There’s no denying that Thomas Newman is one of the finest film composers working today. Along with father Alfred, uncles Lionel and Emil, cousin Randy, and brother David, film music runs in his blood. But with an instantly recognizable style filled with interesting orchestrations and exotic instrumentations, Newman has carved out a niche all to himself.
With 10 Academy Award nominations to his name, Newman remains embarrassingly Oscar-less. But like the other members of that talented musical dynasty, Newman’s music has more to do with quality than awards recognition. While you won’t find many blockbusters and only a handful of classic films on his resume, Newman’s intelligent music elevates every film he scores.
While this film of the first three books of the popular children’s series isn’t entirely successful, it’s still entertaining, beautiful to watch and to listen to. At turns eccentric and heartbreaking, Newman’s signature sound perfectly captures the odd adventures of the Baudelaire orphans. Plus it has one kickass set of end titles (link above). Sure we’ve heard this kind of score from Newman many times before and since, but that doesn’t make it any less wonderful.

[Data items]
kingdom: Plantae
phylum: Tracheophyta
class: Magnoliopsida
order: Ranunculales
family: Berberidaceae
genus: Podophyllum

Tasks and exercises >>
A - Rewrite the part of the piece on Thomas Newman that opens with the words containing "There’s no denying" and closes with "film he scores.", replacing "blockbusters" with "box-office hits".
B - Put this sentence from the piece on Thomas Newman into Spanish: "With 10 Academy Award nominations to his name, Newman remains embarrassingly Oscar-less."
The data items are separate material and are not part of the piece on Thomas Newman.

Answers given >>
A -
There’s no denying that Thomas Newman is one of the finest film composers working today. Along with father Alfred, uncles Lionel and Emil, cousin Randy, and brother David, film music runs in his blood. But with an instantly recognizable style filled with interesting orchestrations and exotic instrumentations, Newman has carved out a niche all to himself.
With 10 Academy Award nominations to his name, Newman remains embarrassingly Oscar-less. But like the other members of that talented musical dynasty, Newman’s music has more to do with quality than awards recognition. While you won’t find many box-office hits and only a handful of classic films on his resume, Newman’s intelligent music elevates every film he scores.

B - Con 10 nominaciones a los premios de la Academia en su haber, Newman sigue, vergonzosamente, sin un Óscar.